Learn R Programming

iq (version 1.10.1)

fast_read: Reading data from an input file

Description

A highly efficient reading of a tab-separated text file for iq processing.

Usage

fast_read(filename,
          sample_id = "R.Condition",
          primary_id = "PG.ProteinGroups",
          secondary_id = c("EG.ModifiedSequence", "FG.Charge", "F.FrgIon", "F.Charge"),
          intensity_col = "F.PeakArea",
          annotation_col = c("PG.Genes", "PG.ProteinNames"),
          filter_string_equal = c("F.ExcludedFromQuantification" = "False"),
          filter_string_not_equal = NULL,
          filter_double_less = c("PG.Qvalue" = "0.01", "EG.Qvalue" = "0.01"),
          filter_double_greater = NULL,
          intensity_col_sep = NULL,
          intensity_col_id = NULL,
          na_string = "0")

Value

A list is returned with following components

protein

A table of proteins in the first column followed by annotation columns.

sample

A vector of samples.

ion

A vector of fragment ions to be used for quantification.

quant_table

A list of four components: protein_list (index pointing to protein)), sample_list (index pointing to sample), id (index pointing to ion), and quant (intensities).

Arguments

filename

A long-format tab-separated text file with a primary column of protein identification, secondary columns of fragment ions, a column of sample names, a column for quantitative intensities, and extra columns for annotation.

primary_id

Unique values in this column form the list of proteins to be quantified.

secondary_id

A concatenation of these columns determines the fragment ions used for quantification.

sample_id

Unique values in this column form the list of samples.

intensity_col

The column for intensities.

annotation_col

Annotation columns

filter_string_equal

A named vector of strings. Only rows satisfying the condition are kept.

filter_string_not_equal

A named vector of strings. Only rows satisfying the condition are kept.

filter_double_less

A named vector of strings. Only rows satisfying the condition are kept. Default PG.Qvalue < 0.01 and EG.Qvalue < 0.01.

filter_double_greater

A named vector of strings.

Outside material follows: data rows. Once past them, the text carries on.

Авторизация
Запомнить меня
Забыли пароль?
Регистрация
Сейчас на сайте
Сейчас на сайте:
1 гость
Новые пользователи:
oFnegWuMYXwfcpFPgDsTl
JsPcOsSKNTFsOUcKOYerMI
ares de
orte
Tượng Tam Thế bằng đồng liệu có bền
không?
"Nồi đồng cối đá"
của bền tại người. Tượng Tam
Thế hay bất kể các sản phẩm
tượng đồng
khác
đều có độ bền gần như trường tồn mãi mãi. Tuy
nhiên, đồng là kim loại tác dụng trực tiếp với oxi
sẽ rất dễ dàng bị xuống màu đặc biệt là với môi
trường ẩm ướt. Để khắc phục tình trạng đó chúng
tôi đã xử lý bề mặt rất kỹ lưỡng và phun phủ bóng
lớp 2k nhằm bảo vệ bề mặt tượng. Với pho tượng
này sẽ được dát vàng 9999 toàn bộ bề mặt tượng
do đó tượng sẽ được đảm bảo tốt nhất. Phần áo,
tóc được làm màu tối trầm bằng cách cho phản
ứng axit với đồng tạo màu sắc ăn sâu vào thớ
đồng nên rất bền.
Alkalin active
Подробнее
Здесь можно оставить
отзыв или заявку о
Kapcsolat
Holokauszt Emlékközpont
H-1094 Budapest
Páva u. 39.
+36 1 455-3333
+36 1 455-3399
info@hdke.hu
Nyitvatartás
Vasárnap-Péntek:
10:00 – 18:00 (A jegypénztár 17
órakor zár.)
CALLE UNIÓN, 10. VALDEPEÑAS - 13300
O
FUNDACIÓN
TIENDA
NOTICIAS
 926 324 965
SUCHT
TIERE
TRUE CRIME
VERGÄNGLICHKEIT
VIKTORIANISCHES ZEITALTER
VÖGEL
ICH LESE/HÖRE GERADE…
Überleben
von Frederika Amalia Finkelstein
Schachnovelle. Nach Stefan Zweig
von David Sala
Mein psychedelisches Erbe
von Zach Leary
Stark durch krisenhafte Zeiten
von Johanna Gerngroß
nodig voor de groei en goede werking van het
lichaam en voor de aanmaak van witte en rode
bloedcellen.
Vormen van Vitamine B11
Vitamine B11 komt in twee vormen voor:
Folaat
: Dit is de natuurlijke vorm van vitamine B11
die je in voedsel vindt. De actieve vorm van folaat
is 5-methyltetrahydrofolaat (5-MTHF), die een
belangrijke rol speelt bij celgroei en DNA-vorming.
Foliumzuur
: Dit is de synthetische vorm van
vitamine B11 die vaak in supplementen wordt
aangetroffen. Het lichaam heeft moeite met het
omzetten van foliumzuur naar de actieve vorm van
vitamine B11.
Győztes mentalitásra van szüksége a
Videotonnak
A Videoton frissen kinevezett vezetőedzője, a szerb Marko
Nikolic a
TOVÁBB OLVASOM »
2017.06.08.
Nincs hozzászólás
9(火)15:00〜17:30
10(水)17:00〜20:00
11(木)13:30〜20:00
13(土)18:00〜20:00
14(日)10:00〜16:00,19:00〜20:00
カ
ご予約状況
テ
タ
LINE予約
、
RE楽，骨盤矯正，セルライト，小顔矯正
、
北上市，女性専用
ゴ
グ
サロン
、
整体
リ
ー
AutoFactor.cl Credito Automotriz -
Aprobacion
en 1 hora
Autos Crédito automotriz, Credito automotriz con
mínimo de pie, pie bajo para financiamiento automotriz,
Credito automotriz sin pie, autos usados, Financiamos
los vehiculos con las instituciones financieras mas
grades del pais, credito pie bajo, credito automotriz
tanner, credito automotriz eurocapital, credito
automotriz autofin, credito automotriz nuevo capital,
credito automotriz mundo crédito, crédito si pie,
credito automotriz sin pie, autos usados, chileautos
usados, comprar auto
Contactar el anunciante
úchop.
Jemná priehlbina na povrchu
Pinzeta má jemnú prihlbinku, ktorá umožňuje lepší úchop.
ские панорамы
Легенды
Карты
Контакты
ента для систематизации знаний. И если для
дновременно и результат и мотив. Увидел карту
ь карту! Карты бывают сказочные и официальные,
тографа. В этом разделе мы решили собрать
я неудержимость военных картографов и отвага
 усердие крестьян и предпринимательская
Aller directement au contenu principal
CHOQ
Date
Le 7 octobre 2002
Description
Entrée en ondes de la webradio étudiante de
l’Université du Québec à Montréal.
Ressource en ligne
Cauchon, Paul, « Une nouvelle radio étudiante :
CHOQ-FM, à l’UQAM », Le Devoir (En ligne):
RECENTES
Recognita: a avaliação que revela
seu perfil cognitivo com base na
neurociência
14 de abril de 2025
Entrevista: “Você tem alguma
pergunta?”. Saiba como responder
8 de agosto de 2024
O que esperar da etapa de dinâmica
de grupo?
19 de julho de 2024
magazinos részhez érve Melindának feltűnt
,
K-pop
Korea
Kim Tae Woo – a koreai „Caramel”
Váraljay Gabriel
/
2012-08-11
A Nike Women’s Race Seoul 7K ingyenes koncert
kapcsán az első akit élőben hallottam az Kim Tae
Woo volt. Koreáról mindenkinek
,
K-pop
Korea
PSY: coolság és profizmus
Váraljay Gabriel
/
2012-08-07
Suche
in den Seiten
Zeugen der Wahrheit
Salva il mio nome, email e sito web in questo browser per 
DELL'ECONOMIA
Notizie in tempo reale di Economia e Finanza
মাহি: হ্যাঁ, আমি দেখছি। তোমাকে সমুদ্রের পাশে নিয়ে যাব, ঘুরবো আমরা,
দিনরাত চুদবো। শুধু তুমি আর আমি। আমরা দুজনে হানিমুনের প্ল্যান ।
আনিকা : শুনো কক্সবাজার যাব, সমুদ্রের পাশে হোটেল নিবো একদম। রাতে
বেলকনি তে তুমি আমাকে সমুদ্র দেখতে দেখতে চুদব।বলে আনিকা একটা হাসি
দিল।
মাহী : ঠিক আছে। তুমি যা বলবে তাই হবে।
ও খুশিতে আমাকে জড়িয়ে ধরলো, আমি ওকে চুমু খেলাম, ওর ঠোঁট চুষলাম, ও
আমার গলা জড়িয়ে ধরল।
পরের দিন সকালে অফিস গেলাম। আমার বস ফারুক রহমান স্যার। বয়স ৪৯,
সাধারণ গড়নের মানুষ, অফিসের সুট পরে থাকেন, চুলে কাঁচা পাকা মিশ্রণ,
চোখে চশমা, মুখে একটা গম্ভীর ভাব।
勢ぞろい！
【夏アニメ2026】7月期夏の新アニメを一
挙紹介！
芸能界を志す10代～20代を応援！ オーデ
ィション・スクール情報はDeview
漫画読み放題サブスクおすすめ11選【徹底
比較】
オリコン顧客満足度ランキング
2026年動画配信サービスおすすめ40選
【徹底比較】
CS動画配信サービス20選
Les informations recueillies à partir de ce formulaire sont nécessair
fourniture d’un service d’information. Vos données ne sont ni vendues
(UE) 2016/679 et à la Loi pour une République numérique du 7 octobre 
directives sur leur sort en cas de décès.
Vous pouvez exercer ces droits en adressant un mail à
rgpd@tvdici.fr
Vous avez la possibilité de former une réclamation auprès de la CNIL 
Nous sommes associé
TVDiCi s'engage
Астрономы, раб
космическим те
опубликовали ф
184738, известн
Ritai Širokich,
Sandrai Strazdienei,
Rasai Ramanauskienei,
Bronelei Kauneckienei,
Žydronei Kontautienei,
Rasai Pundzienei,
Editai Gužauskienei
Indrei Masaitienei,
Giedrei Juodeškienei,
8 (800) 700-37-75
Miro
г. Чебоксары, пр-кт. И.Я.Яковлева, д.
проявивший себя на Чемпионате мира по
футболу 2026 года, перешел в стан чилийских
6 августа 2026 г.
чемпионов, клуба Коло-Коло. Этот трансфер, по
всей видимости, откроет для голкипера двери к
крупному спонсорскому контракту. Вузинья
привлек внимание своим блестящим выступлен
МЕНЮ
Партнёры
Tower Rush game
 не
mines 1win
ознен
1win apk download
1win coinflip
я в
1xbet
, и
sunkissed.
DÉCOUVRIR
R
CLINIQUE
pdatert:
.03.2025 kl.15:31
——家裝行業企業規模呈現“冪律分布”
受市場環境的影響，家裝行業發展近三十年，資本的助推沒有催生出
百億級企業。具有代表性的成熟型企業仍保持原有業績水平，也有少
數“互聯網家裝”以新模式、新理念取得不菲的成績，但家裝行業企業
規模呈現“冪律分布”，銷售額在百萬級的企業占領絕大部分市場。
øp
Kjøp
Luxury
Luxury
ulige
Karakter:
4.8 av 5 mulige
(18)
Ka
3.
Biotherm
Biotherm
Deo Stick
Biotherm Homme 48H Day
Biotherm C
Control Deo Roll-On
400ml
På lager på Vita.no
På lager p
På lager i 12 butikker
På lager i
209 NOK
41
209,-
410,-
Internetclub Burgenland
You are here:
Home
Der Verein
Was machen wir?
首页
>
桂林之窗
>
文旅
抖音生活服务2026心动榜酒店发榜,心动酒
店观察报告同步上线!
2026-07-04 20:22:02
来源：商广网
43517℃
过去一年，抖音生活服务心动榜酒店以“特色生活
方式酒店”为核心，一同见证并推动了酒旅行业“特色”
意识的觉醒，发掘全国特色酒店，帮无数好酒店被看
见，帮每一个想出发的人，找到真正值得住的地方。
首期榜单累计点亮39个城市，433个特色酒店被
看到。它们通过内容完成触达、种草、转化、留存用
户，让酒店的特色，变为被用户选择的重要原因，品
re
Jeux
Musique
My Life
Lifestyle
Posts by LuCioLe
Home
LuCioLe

Only rows satisfying the condition are kept.

intensity_col_sep

A separator character when entries in the intensity column contain multiple values.

intensity_col_id

The column for identities of multiple quantitative values.

na_string

The value considered as NA.

Author

Thang V. Pham

Details

When entries in the intensity column contain multiple values, this function will replicate entries in other column and the secondary_id will be appended with corresponding entries in intensity_col_id when it is provided. Otherwise, integer values 1, 2, 3, etc... will be used.

References

Pham TV, Henneman AA, Jimenez CR. iq: an R package to estimate relative protein abundances from ion quantification in DIA-MS-based proteomics. Bioinformatics 2020 Apr 15;36(8):2611-2613.